GIVEN RECORDS ▸
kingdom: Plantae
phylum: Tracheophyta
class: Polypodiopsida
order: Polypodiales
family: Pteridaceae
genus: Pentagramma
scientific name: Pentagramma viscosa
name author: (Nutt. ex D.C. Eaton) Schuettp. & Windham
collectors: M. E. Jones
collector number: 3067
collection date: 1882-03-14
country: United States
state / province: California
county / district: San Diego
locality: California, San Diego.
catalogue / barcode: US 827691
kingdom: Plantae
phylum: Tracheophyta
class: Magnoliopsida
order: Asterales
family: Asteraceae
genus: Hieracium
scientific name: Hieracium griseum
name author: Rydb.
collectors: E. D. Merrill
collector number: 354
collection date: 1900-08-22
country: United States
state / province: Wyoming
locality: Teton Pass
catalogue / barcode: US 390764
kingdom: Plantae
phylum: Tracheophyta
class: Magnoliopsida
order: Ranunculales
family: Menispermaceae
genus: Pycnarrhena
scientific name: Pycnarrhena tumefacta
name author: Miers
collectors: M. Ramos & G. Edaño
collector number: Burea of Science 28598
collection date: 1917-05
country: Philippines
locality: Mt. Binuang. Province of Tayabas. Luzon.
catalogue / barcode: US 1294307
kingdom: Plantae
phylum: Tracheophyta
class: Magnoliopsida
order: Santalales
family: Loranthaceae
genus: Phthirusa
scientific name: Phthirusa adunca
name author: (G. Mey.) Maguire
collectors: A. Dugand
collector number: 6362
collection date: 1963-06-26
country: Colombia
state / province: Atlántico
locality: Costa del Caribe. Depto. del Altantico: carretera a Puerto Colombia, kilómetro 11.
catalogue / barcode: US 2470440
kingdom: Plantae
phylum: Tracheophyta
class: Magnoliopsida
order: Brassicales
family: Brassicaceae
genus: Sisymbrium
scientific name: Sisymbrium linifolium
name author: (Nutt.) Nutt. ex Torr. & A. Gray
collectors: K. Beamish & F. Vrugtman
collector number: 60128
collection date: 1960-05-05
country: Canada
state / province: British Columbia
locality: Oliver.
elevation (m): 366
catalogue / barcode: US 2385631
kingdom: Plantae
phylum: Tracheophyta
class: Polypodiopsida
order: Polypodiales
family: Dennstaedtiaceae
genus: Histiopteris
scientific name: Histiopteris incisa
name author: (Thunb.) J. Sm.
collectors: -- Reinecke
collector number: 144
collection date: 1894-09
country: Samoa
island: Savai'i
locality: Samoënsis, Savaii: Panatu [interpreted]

STATED PROBLEM ▸
Copy out the lines of all six entries above, character for character, keeping their order.

OUTPUT ▸
kingdom: Plantae
phylum: Tracheophyta
class: Polypodiopsida
order: Polypodiales
family: Pteridaceae
genus: Pentagramma
scientific name: Pentagramma viscosa
name author: (Nutt. ex D.C. Eaton) Schuettp. & Windham
collectors: M. E. Jones
collector number: 3067
collection date: 1882-03-14
country: United States
state / province: California
county / district: San Diego
locality: California, San Diego.
catalogue / barcode: US 827691
kingdom: Plantae
phylum: Tracheophyta
class: Magnoliopsida
order: Asterales
family: Asteraceae
genus: Hieracium
scientific name: Hieracium griseum
name author: Rydb.
collectors: E. D. Merrill
collector number: 354
collection date: 1900-08-22
country: United States
state / province: Wyoming
locality: Teton Pass
catalogue / barcode: US 390764
kingdom: Plantae
phylum: Tracheophyta
class: Magnoliopsida
order: Ranunculales
family: Menispermaceae
genus: Pycnarrhena
scientific name: Pycnarrhena tumefacta
name author: Miers
collectors: M. Ramos & G. Edaño
collector number: Burea of Science 28598
collection date: 1917-05
country: Philippines
locality: Mt. Binuang. Province of Tayabas. Luzon.
catalogue / barcode: US 1294307
kingdom: Plantae
phylum: Tracheophyta
class: Magnoliopsida
order: Santalales
family: Loranthaceae
genus: Phthirusa
scientific name: Phthirusa adunca
name author: (G. Mey.) Maguire
collectors: A. Dugand
collector number: 6362
collection date: 1963-06-26
country: Colombia
state / province: Atlántico
locality: Costa del Caribe. Depto. del Altantico: carretera a Puerto Colombia, kilómetro 11.
catalogue / barcode: US 2470440
kingdom: Plantae
phylum: Tracheophyta
class: Magnoliopsida
order: Brassicales
family: Brassicaceae
genus: Sisymbrium
scientific name: Sisymbrium linifolium
name author: (Nutt.) Nutt. ex Torr. & A. Gray
collectors: K. Beamish & F. Vrugtman
collector number: 60128
collection date: 1960-05-05
country: Canada
state / province: British Columbia
locality: Oliver.
elevation (m): 366
catalogue / barcode: US 2385631
kingdom: Plantae
phylum: Tracheophyta
class: Polypodiopsida
order: Polypodiales
family: Dennstaedtiaceae
genus: Histiopteris
scientific name: Histiopteris incisa
name author: (Thunb.) J. Sm.
collectors: -- Reinecke
collector number: 144
collection date: 1894-09
country: Samoa
island: Savai'i
locality: Samoënsis, Savaii: Panatu [interpreted]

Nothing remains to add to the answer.